• [Aim of the exercise]:
Without including any images, set down the records below exactly.

• [Stored entries]:
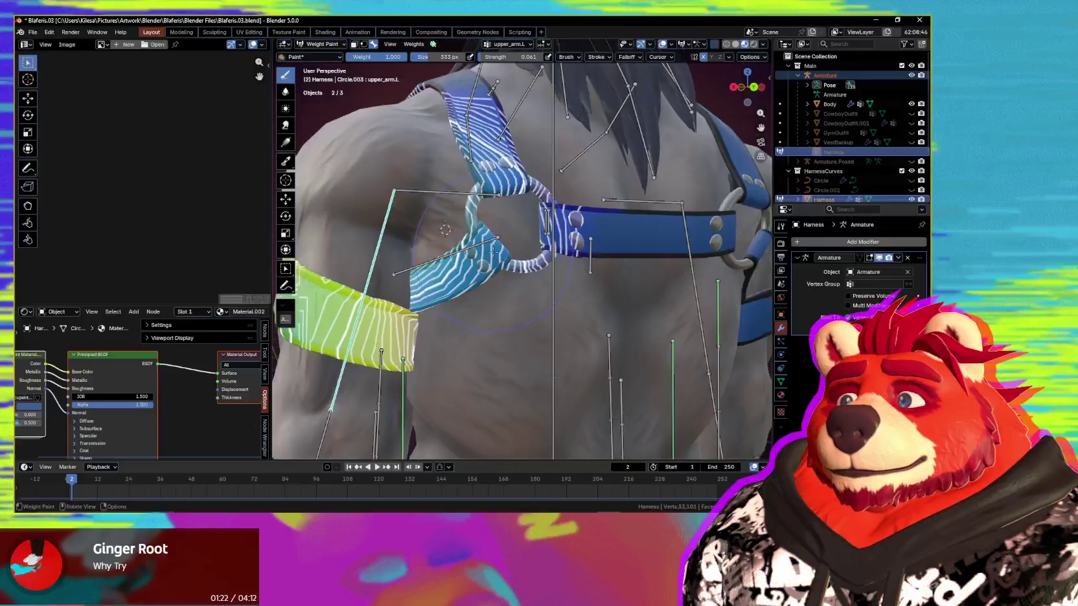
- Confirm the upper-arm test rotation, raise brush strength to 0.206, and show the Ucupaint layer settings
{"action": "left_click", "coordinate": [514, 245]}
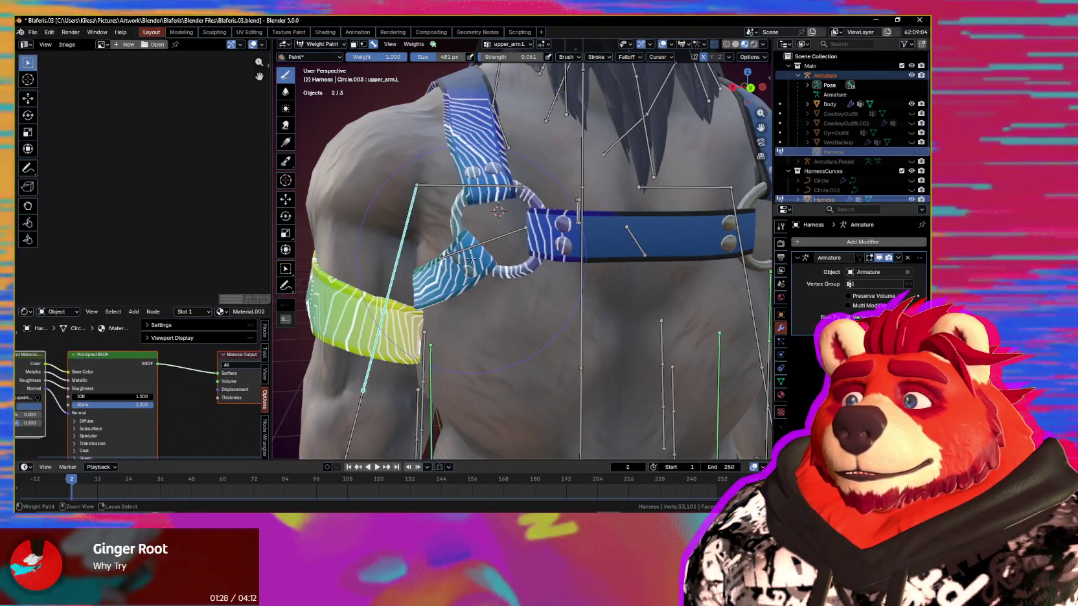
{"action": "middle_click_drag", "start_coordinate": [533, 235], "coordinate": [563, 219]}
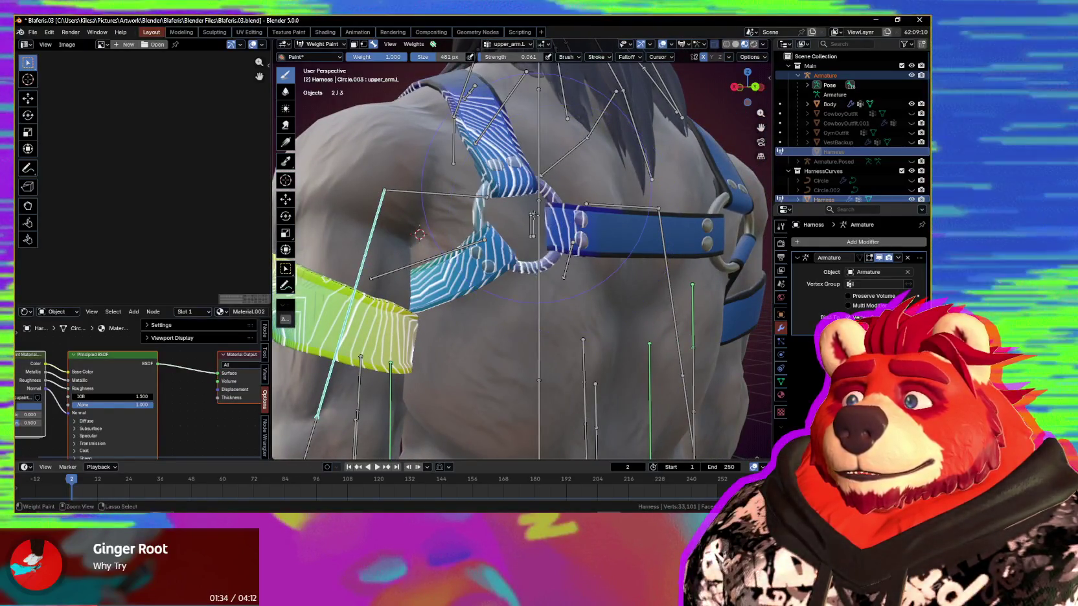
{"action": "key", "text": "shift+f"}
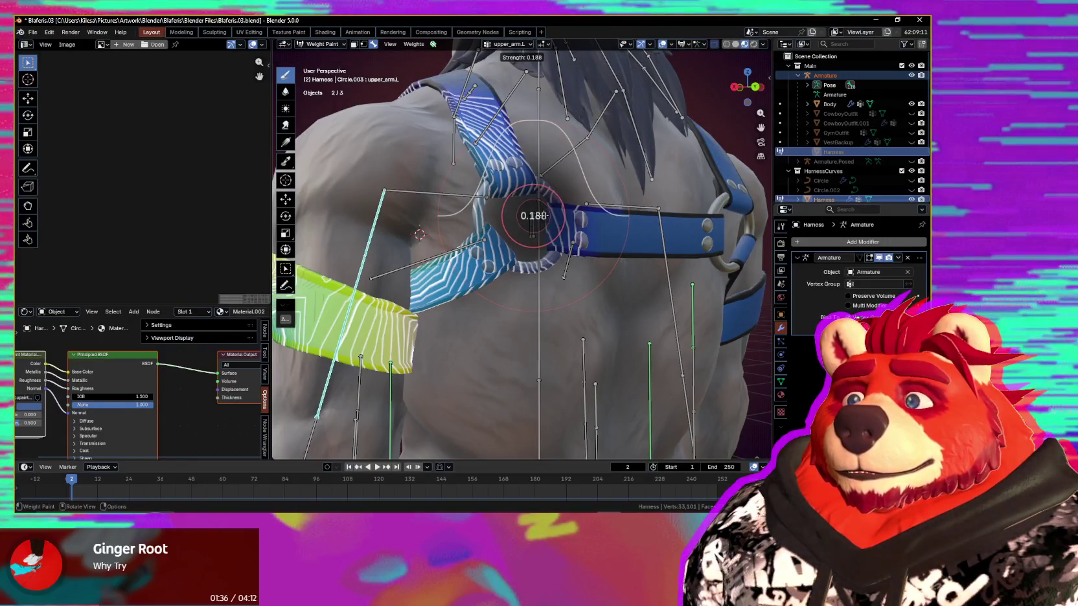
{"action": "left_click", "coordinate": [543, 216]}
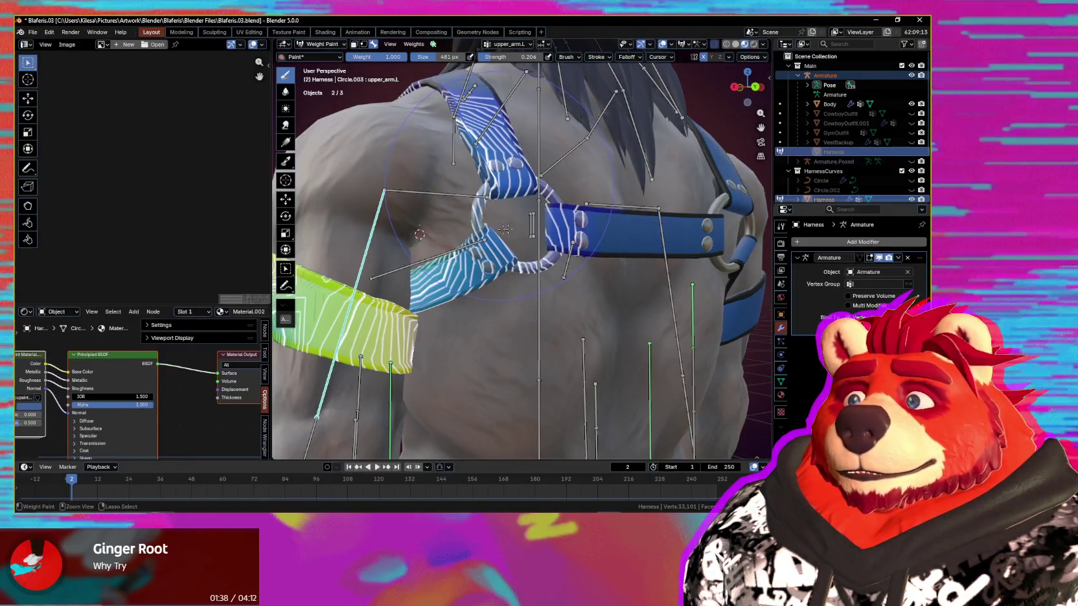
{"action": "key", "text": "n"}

• [Response to the exercise]:
- Confirm the upper-arm test rotation, raise brush strength to 0.206, and show the Ucupaint layer settings
{"action": "left_click", "coordinate": [514, 245]}
{"action": "middle_click_drag", "start_coordinate": [533, 235], "coordinate": [563, 219]}
{"action": "key", "text": "shift+f"}
{"action": "left_click", "coordinate": [543, 216]}
{"action": "key", "text": "n"}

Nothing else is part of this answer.